The Ballad Of The Walking Postman (The Freedom Walk Of William L. Moore) (2:32)
Today's musical selection tells the story of Bill Moore, a white civil rights protester from Baltimore who was murdered in rural Alabama in April 1963 while on a one man Freedom Walk. He was killed on the way from Chattanooga, Tennessee to Jackson, Mississippi where he planned to hand deliver to governor Ross Barnett a letter imploring him to accept racial equality and integration.
On his walk, Moore promoted his agenda by wearing sandwich board type signs reading "Equal Rights For All - Mississippi Or Bust" and "End Segregation In America - Eat At Joe's Both Black & White."
That alone would have been provocative enough to warrant concern for his safety. But Moore, a committed atheist, also pushed a cart displaying a "wanted" poster adorned with a sketch of Jesus that was captioned "Jesus Christ - Wanted for sedition, criminal anarchy, vagrancy, and conspiring to overthrow the established government."
Moore had been warned of the danger of undertaking the march by himself while carrying such signs through small towns across the deep South, but he was undeterred. On the third day of his journey, his dead body was found along the side of the road about an hour northeast of Birmingham. He'd been shot twice in the head. An arrest was made, but the grand jury neglected to issue an indictment so no one was ever convicted.
The Ballad Of The Walking Postman was written and produced by Buck Ram, a noted songwriter, arranger and producer who was also the manager of the Platters, for whom he'd written such huge hits as Only You (And You Alone), The Great Pretender, and Magic Touch.
In April 2008, a quartet of activists paid tribute to Moore by completing his march. They walked the 300 miles from Reece City, Alabama all the way to Jackson to deliver a copy of Moore's letter to the Mississippi governor. Well, that was the plan, anyway. When the marchers arrived, the governor, citing a scheduling conflict, was not on hand to accept the letter.

















Platters, not Drifters
-Fussy
Posted by: djack | February 10, 2010 at 10:40 AM
Fixed now. Thanks for catching.
Posted by: Listener Greg G. | February 10, 2010 at 10:51 AM
Phil Ochs also wrote a song about William Moore; it came out on a compilation of demos and outtakes called "The Early Years."
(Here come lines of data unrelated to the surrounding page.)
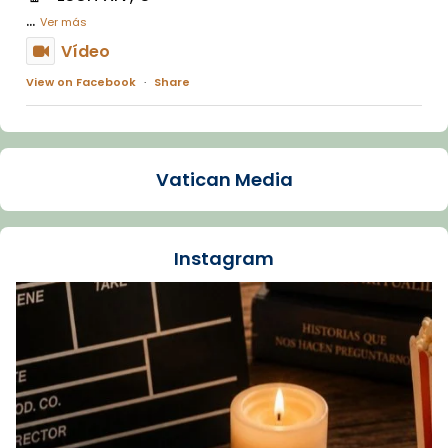
...
Ver más
Vídeo
View on Facebook
·
Share
Arquebisbat de Barcelona
2 weeks ago
Vatican Media
La Carmina va patir depressió. Fa gairebé
dos mesos, a l'Estadi Lluís Companys, la
jove va fer arribar el seu testimoni al papa
Instagram
Lleó XIV.
Recupera l'entrevista comp
Vatican
tican News 👇
News
www.vaticannews.va/es/iglesia/news/2026-
07/carmina-historia-depresion-papa-viaje-
espana-testimoni...
Foto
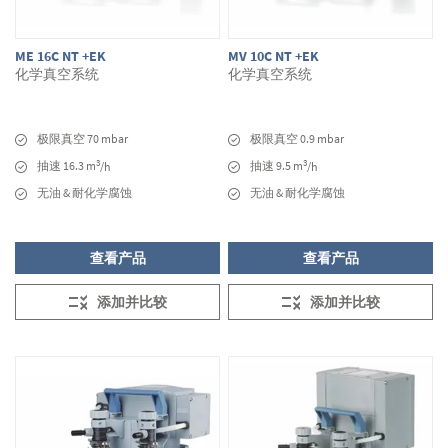
ME 16C NT +EK
MV 10C NT +EK
化学真空系统
化学真空系统
极限真空 70 mbar
极限真空 0.9 mbar
3
3
抽速 16.3 m
抽速 9.5 m
/h
/h
无油 & 耐化学腐蚀
无油 & 耐化学腐蚀
查看产品
查看产品
添加并比较
添加并比较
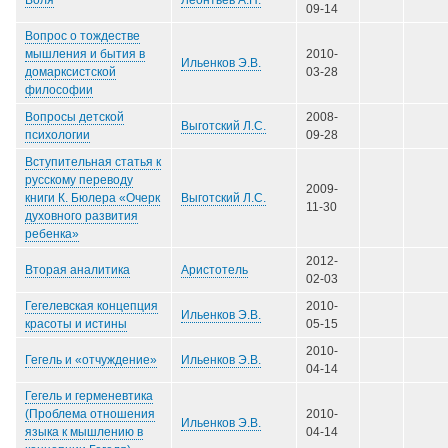
Воля
09-14
Вопрос о тождестве
мышления и бытия в
2010-
Ильенков Э.В.
домарксистской
03-28
философии
Вопросы детской
2008-
Выготский Л.С.
психологии
09-28
Вступительная статья к
русскому переводу
2009-
Выготский Л.С.
книги К. Бюлера «Очерк
11-30
духовного развития
ребенка»
2012-
Аристотель
Вторая аналитика
02-03
Гегелевская концепция
2010-
Ильенков Э.В.
красоты и истины
05-15
2010-
Ильенков Э.В.
Гегель и «отчуждение»
04-14
Гегель и герменевтика
(Проблема отношения
2010-
Ильенков Э.В.
языка к мышлению в
04-14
Posted by: Hulka | February 10, 2010 at 11:36 AM
Wow! Thank you so much for posting this, Greg. For years I have been playing on my radio show a performance of a poem about Bill Moore written by East German dissident Wolf Biermann. Though it is sung in German—by scholar, critic and Brecht historian Eric Bentley—it never fails to make me weep.
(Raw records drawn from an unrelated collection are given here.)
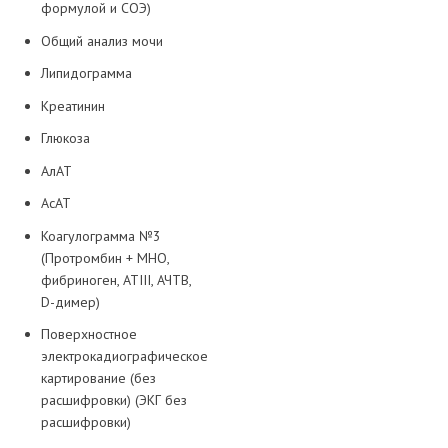
формулой и СОЭ)
Общий анализ мочи
Липидограмма
Креатинин
Глюкоза
АлАТ
АсАТ
Коагулограмма №3
(Протромбин + МНО,
фибриноген, АТIII, АЧТВ,
D-димер)
Поверхностное
электрокадиографическое
картирование (без
расшифровки) (ЭКГ без
расшифровки)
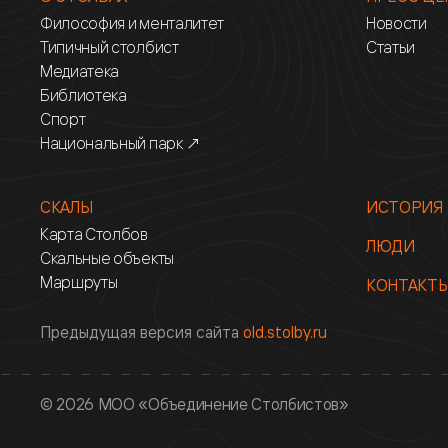
Философия и менталитет
Новости
Типичный столбист
Статьи
Медиатека
Библиотека
Спорт
Национальный парк ↗
СКАЛЫ
ИСТОРИЯ
Карта Столбов
ЛЮДИ
Скальные объекты
Маршруты
КОНТАКТ
Предыдущая версия сайта
old.stolby.ru
© 2026 МОО «Объединение Столбистов»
The poem is called "Ballad of the Letter-Carrier William L. Moore of Baltimore," and it appears on the Folkways record, Bentley on Biermann.
I have isolated that track from the RealAudio archive of a show from December 2002. To hear it (you must have a RealAudio Player) click here.
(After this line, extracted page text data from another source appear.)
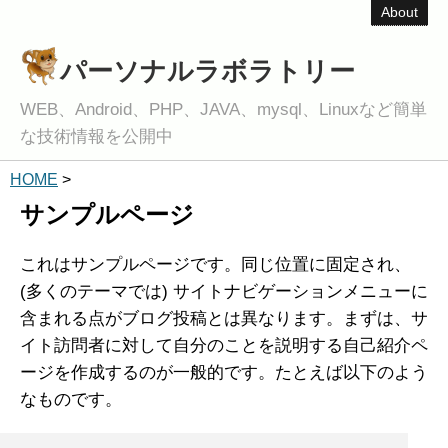
About
パーソナルラボラトリー
WEB、Android、PHP、JAVA、mysql、Linuxなど簡単
な技術情報を公開中
HOME
>
サンプルページ
これはサンプルページです。同じ位置に固定され、
(多くのテーマでは) サイトナビゲーションメニューに
含まれる点がブログ投稿とは異なります。まずは、サ
イト訪問者に対して自分のことを説明する自己紹介ペ
ージを作成するのが一般的です。たとえば以下のよう
なものです。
Posted by: Doug Schulkind | February 10, 2010 at 04:07 PM
Doug, thanks for the information and the links. Glad to know this song struck such a chord with you!
Posted by: Listener Greg G. | February 10, 2010 at 04:39 PM
Thanks for the link to the song Doug. It's very moving. Amazing to think that a poet in East Germany wrote about the civil rights struggle in the States in the 1960s.
Posted by: Ivy | February 13, 2010 at 05:35 AM
Bill Moore, a very brave guy to walk through the southern states advertising his views which must have been highly unpopular at the time - a fact that would have been also made known to him I am sure. A ballad and a story that is bound to have worldwide appeal now as it did in the 1960s.